- Supplied material:
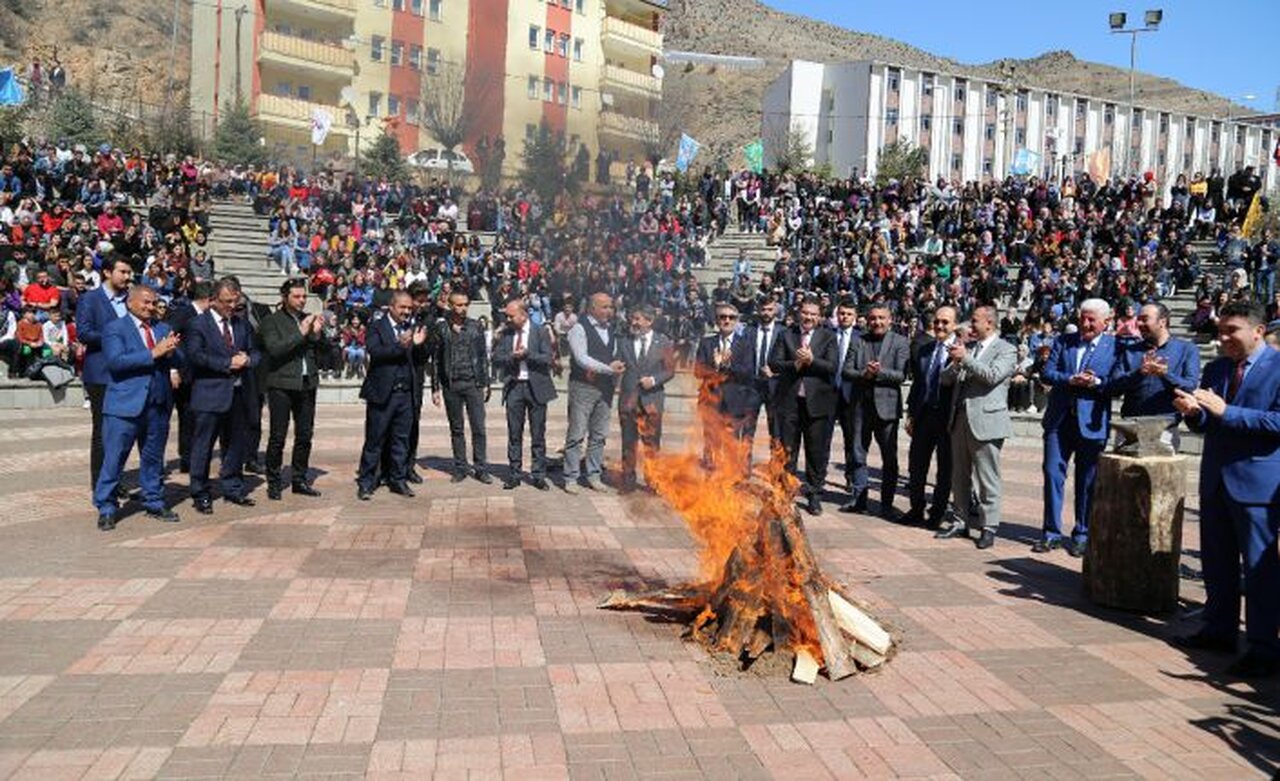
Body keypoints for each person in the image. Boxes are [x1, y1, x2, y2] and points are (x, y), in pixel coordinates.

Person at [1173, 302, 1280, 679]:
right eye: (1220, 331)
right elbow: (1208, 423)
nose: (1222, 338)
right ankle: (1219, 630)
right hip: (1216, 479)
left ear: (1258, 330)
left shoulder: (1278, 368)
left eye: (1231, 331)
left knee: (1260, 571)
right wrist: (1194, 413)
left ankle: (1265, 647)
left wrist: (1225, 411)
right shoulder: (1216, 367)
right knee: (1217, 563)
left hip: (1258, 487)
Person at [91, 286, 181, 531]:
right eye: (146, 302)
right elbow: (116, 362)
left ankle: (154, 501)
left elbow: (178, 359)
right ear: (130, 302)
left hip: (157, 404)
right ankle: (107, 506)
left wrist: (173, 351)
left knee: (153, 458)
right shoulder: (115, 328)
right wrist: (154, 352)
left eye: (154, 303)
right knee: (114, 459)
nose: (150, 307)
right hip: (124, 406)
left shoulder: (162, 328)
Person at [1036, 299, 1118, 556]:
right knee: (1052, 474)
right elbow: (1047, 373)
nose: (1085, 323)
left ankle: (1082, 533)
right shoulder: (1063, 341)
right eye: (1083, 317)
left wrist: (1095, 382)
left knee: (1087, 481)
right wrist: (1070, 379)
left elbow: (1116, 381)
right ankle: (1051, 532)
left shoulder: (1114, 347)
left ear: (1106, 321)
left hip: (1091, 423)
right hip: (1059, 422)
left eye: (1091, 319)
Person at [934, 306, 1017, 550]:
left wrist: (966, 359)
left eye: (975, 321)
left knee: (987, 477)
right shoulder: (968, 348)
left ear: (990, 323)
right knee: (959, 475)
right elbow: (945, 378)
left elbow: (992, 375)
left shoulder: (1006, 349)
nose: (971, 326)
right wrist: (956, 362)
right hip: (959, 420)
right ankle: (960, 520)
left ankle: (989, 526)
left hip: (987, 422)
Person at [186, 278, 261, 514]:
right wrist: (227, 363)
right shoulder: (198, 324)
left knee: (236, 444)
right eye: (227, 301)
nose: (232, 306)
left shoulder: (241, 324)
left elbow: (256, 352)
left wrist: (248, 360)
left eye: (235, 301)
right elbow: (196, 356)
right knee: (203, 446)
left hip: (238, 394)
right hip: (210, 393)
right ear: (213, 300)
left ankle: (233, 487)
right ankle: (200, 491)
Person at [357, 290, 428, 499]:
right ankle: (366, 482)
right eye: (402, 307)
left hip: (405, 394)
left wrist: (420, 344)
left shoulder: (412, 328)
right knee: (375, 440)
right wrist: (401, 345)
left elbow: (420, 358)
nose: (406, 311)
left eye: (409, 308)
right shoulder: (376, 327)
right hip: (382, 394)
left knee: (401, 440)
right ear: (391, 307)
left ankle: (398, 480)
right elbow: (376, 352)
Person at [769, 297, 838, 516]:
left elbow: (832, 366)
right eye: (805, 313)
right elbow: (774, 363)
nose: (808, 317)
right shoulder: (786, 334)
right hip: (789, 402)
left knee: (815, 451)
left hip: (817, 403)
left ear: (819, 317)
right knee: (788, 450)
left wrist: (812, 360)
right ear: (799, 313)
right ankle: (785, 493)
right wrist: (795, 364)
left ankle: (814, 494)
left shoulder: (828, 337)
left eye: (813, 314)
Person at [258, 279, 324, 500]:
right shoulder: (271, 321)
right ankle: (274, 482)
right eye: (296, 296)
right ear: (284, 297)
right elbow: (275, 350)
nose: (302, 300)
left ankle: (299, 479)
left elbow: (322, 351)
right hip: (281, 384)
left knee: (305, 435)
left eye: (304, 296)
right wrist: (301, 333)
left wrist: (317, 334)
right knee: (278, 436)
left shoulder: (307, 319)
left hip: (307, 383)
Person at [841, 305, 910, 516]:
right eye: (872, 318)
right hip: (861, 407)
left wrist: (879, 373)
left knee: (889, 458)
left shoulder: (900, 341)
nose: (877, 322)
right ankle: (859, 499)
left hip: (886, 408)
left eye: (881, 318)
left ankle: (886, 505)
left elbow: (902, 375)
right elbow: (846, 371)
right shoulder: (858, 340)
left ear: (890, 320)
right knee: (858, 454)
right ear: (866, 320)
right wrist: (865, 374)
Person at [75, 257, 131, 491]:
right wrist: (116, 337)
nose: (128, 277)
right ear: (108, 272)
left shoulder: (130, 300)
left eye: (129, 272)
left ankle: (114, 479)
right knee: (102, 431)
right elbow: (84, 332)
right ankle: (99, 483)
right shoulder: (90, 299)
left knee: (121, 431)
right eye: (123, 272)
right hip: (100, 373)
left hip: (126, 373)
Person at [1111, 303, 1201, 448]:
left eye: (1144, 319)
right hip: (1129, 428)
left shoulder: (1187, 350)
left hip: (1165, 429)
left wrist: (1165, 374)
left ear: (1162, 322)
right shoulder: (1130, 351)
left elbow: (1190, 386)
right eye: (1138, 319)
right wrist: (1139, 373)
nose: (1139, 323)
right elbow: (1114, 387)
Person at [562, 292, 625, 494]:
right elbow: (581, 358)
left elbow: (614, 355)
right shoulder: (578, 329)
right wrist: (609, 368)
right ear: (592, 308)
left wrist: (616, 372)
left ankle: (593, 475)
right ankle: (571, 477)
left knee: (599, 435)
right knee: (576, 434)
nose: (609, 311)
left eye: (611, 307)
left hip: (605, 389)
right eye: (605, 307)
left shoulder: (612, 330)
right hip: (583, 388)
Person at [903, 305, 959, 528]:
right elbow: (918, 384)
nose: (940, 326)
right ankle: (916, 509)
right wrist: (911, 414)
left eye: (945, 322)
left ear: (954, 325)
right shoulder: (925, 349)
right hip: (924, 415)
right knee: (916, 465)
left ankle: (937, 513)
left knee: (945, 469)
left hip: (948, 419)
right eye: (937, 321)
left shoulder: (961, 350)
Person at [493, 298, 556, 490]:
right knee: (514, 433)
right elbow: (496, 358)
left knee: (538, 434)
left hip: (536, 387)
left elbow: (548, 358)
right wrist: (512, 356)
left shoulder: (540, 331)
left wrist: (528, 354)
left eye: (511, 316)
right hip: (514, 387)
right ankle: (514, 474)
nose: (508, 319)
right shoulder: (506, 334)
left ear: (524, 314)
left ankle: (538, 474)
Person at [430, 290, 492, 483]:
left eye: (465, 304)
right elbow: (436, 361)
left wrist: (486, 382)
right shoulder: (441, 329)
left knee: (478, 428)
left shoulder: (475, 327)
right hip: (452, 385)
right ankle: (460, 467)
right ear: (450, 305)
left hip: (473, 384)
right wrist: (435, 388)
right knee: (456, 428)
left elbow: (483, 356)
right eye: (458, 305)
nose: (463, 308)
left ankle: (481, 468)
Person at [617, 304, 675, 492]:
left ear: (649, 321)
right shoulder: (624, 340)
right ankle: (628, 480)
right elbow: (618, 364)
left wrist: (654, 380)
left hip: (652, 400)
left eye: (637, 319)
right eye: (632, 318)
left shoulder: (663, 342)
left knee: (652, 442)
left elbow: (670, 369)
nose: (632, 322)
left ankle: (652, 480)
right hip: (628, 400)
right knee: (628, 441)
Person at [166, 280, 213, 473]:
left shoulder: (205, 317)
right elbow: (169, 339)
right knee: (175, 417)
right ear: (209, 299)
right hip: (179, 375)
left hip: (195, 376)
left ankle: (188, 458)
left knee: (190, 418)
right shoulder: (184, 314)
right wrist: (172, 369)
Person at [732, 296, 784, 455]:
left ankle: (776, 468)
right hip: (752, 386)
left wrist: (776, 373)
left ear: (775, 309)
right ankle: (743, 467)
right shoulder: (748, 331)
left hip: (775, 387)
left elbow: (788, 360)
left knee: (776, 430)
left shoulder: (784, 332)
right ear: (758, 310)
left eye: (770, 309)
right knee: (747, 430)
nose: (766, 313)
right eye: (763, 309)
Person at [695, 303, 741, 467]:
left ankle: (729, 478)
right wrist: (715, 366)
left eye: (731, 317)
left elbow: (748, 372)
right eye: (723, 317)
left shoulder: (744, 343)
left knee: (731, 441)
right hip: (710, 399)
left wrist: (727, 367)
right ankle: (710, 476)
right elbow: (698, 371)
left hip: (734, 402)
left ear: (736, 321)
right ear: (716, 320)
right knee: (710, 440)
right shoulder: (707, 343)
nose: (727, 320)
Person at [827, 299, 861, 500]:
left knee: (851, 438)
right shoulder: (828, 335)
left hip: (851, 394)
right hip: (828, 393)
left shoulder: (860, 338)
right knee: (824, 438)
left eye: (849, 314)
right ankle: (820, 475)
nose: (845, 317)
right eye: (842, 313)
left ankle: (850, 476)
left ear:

- Brief: Your answer should consist solely of the lines above from the line with "right ankle: (1219, 630)" to the line with "right knee: (1217, 563)", both included, reproduced exactly.

- Response:
right ankle: (1219, 630)
right hip: (1216, 479)
left ear: (1258, 330)
left shoulder: (1278, 368)
left eye: (1231, 331)
left knee: (1260, 571)
right wrist: (1194, 413)
left ankle: (1265, 647)
left wrist: (1225, 411)
right shoulder: (1216, 367)
right knee: (1217, 563)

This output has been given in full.